Introduction

Purpose of the repository.

This repository is inspired by Yelp DataSet Challenge Round 10. The original data can be retrieved from Yelp Dataset. We focus on a subset of the whole data, which is the restaurants from the state of Ohio. We tokenize the customers’ reviews and apply latent dirichelet allocation and multinomial logistic regression. Both methods provide insights about how customers’ review contribute to the ratings of restaurants.

How to use this repository.

The result of analysis is summarized in the ‘main.ipynb’ and please refer to it for a quick introduction to the repository.

Please use the yml file for the reference of the necessary environment and package dependencies for the scripts to run and use the Make file to automatically install the environment and run the Jupyter Notebook.

Please go to Yelp Dataset Challenge to download the Round 10 dataset before you run make.
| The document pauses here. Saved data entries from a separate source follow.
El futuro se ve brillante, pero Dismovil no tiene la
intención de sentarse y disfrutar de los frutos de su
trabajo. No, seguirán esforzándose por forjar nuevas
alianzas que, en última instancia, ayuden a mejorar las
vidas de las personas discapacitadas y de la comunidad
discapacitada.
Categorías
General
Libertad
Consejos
The dataset is about 5Gb JSON file and please uncompress them and store them in 'data' folder after you clone the repository.
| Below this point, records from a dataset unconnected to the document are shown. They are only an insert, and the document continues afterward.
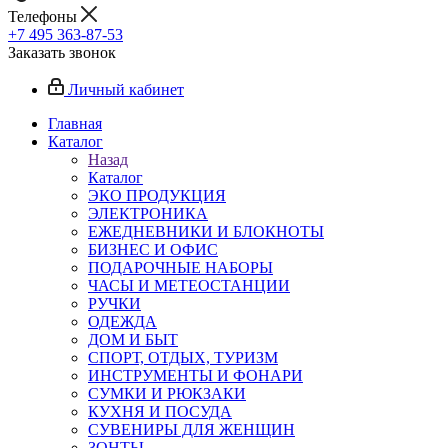
Телефоны
+7 495 363-87-53
Заказать звонок
Личный кабинет
Главная
Каталог
Назад
Каталог
ЭКО ПРОДУКЦИЯ
ЭЛЕКТРОНИКА
ЕЖЕДНЕВНИКИ И БЛОКНОТЫ
БИЗНЕС И ОФИС
ПОДАРОЧНЫЕ НАБОРЫ
ЧАСЫ И МЕТЕОСТАНЦИИ
РУЧКИ
ОДЕЖДА
ДОМ И БЫТ
СПОРТ, ОТДЫХ, ТУРИЗМ
ИНСТРУМЕНТЫ И ФОНАРИ
СУМКИ И РЮКЗАКИ
КУХНЯ И ПОСУДА
СУВЕНИРЫ ДЛЯ ЖЕНЩИН
ЗОНТЫ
This project is for academic use only and subject to the Yelp Dataset Challenge License:

License: Subject to the terms set forth in the Data Agreement (specifically the restrictions set
forth in Section 4 below), Yelp grants you a royalty-free, non-exclusive, revocable,
non-sublicensable, non-transferable, fully paid-up right and license during the Term to use,
access, and create derivative works of the Data in electronic form for academic purposes only.
You may not use the Data for any other purpose without Yelp?s prior written consent. You
acknowledge and agree that Yelp may request information about, review, audit, and/or monitor
your use of the Data at any time in order to confirm compliance with the Data Agreement.
Nothing herein shall be construed as a license to use Yelp?s registered trademarks or service
marks, or any other Yelp branding.

Structure of this repository.

Please find the data that analyzed in the data folder, relevant figures in the fig folder and results in the result folder.

Licensing.

This repository is licensed under the MIT license